There you are. Best suit on. Sat in a board room facing three very intimidating members of senior management. They’re trying not to be intimidating but they’re failing. Your mind wanders. Are you sitting right? Are you speaking loudly enough? Did you wear a suit when you were supposed to dress casual? Did you dress casual when you were supposed to wear a suit? They start to ask questions. The sweat begins to pour. Panic. Twitching. Fidgeting. Ahhhhhhhhhhhhhhhhhhhhhhhhhhhhhhhhhhhhhhhhhhhhhhhhhhhhhhhhhhhhhhhhhhhhhhhhhhhhhhhhhhhhhhhhhhhhhhhhhhhhhhhhh.

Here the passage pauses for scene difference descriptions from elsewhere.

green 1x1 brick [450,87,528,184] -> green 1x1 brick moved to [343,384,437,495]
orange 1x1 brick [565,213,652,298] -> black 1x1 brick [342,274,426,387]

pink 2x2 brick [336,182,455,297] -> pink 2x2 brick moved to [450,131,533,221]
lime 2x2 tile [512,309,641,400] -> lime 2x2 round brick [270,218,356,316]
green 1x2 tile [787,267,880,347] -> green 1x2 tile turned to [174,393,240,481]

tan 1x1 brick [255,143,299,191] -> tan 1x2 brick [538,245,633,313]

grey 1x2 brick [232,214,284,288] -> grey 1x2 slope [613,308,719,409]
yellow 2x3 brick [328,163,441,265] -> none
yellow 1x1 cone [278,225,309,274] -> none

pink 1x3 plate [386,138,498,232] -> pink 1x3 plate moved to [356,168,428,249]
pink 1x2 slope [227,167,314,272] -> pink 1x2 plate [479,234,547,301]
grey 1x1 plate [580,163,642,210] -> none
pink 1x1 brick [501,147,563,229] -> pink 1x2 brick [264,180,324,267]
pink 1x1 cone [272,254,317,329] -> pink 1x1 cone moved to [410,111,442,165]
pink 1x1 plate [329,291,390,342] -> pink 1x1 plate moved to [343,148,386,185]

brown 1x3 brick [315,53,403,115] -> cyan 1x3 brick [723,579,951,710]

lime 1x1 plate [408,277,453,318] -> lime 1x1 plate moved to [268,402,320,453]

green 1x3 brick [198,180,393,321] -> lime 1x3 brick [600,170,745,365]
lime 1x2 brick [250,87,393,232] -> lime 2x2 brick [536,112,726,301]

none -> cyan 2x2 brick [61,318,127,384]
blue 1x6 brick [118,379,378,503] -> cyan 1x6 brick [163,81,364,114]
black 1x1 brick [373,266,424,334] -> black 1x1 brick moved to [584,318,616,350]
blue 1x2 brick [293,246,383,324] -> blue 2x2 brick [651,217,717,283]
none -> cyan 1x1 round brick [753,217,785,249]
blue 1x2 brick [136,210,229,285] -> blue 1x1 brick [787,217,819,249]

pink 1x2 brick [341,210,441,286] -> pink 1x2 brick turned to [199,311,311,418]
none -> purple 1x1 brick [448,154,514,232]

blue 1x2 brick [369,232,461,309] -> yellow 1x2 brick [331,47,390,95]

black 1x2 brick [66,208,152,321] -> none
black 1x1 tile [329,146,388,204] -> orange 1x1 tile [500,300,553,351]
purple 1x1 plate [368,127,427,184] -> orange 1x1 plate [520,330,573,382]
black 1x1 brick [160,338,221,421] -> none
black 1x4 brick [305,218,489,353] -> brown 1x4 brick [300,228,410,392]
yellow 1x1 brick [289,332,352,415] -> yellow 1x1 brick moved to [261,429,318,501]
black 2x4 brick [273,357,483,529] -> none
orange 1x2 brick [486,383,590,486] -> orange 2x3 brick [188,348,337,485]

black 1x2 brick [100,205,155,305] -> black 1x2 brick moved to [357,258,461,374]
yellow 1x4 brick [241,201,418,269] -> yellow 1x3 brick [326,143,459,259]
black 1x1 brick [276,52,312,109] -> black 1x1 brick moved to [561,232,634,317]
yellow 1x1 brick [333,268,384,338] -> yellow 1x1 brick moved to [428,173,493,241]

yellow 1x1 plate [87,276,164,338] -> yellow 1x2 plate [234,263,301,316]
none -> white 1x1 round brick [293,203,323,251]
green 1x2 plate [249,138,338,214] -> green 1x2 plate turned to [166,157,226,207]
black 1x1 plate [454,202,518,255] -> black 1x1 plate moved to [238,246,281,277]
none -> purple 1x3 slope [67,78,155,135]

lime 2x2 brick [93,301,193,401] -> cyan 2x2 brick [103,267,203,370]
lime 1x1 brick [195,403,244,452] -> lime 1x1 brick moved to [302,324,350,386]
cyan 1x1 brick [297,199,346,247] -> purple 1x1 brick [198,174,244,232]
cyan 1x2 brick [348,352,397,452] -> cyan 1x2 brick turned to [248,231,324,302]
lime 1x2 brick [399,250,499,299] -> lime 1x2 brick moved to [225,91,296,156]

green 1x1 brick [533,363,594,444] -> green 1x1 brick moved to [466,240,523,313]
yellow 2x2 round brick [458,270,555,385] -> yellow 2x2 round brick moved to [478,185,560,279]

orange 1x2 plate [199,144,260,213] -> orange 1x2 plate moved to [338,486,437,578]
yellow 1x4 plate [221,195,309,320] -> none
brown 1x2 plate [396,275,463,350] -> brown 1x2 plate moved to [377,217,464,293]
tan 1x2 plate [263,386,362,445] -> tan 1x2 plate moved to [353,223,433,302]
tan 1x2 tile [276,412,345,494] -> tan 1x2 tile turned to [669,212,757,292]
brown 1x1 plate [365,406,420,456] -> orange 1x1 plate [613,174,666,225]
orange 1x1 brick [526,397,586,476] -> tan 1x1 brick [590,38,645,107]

Okay I dramatised that just slightly, but I think most of us can agree that interviews are a little intimidating. Most weeks I go to a co-working space to work, and I always get so nervous for the people coming in to interview for some of the resident companies. This got me thinking about just how nerve-racking interviews are, and whether there might be some coping strategies that can be employed so that, when you’re asked your first question, your response isn’t something along the lines of “errrrrrrrrr, errrrrrrrr…..errrrrrr”.

Squeezing your buttocks

Apparently this is not a joke. Squeezing your buttocks can reduce nervous shaking.

Call me pessimistic, but I am quite pessimistic about this one. Haven’t we got enough to worry about when going for an interview?  First we have to not fall out of the chair, not make random high-pitched sounds, and not say stupid things along the lines of ‘I don’t know where I’m going to be in five months let alone five years’.

We’re supposed to throw buttock clenching in with all of this? Hmmmmm.

Stand up while you wait

Well this is a tricky one, with plenty of potential for disaster. The thinking behind this little snippet of wisdom is that being stood up when your interviewers enter the room creates a better impression than if you are prying yourself out of a chair.

But who knows how long these potentially future-determining people are going to be. You could be standing for a long time. The perfect scenario would be one where you sit, but manage to clock your interviewers before they lay eyes on you. Winning!

Make the interviewer feel special

Now this makes sense, not only because someone who you make feel special is likely to treat you more favourably, but also because it takes the attention off you. If you can stop yourself from focusing inwardly during an interview, then your nervousness levels are going to decrease drastically.

Doing plenty of research on those who will be interviewing you can help a lot when it comes to this.

Remember there’s a reason you’re there

As the sweat pours off you and your legs shake uncontrollably (have you tried the buttock clenching?), just remember that you have been shortlisted. They like the cut of your jib. These are busy people, and they’re taking the time to grill you.

Don’t put them on a pedestal

Regardless of who is interviewing you, you should never be too in awe. Of course your interviewers should be respected as heavyweights in their field, but don’t be too intimidated. They are just people who have worked very hard to get where they are, just like you are willing to.

Be on time, but don’t be too early

There is nothing worse than being late for an interview, so you should always make sure you are there at least 10 minutes before you are supposed to be. However, if you arrive say 25 minutes before your interview, that is entirely too much time to be sat contemplating what is about to occur, and plenty of time for your nerves to build up. A nice compromise could be to get to the immediate area around 25 minutes beforehand so you know there is no chance you can be late; you could sooth the nerves with a warm drink and maybe some food and then head in 5 or 10 minutes before the interview start time.

The end of an interview is always a trying time. Your radar is going like the clappers. What is their tone of voice like? Are they asking you if you could start immediately? Do their eyes keep wandering to the sandwich sitting on the desk which they have been waiting to eat all day?

Personally I think all of this worrying is pointless. If they want you, they want you, and if they don’t, then it’s all about positivity; learn from your experience and absolutely destroy the next one! At least you have the buttock clenching trick down to a tee.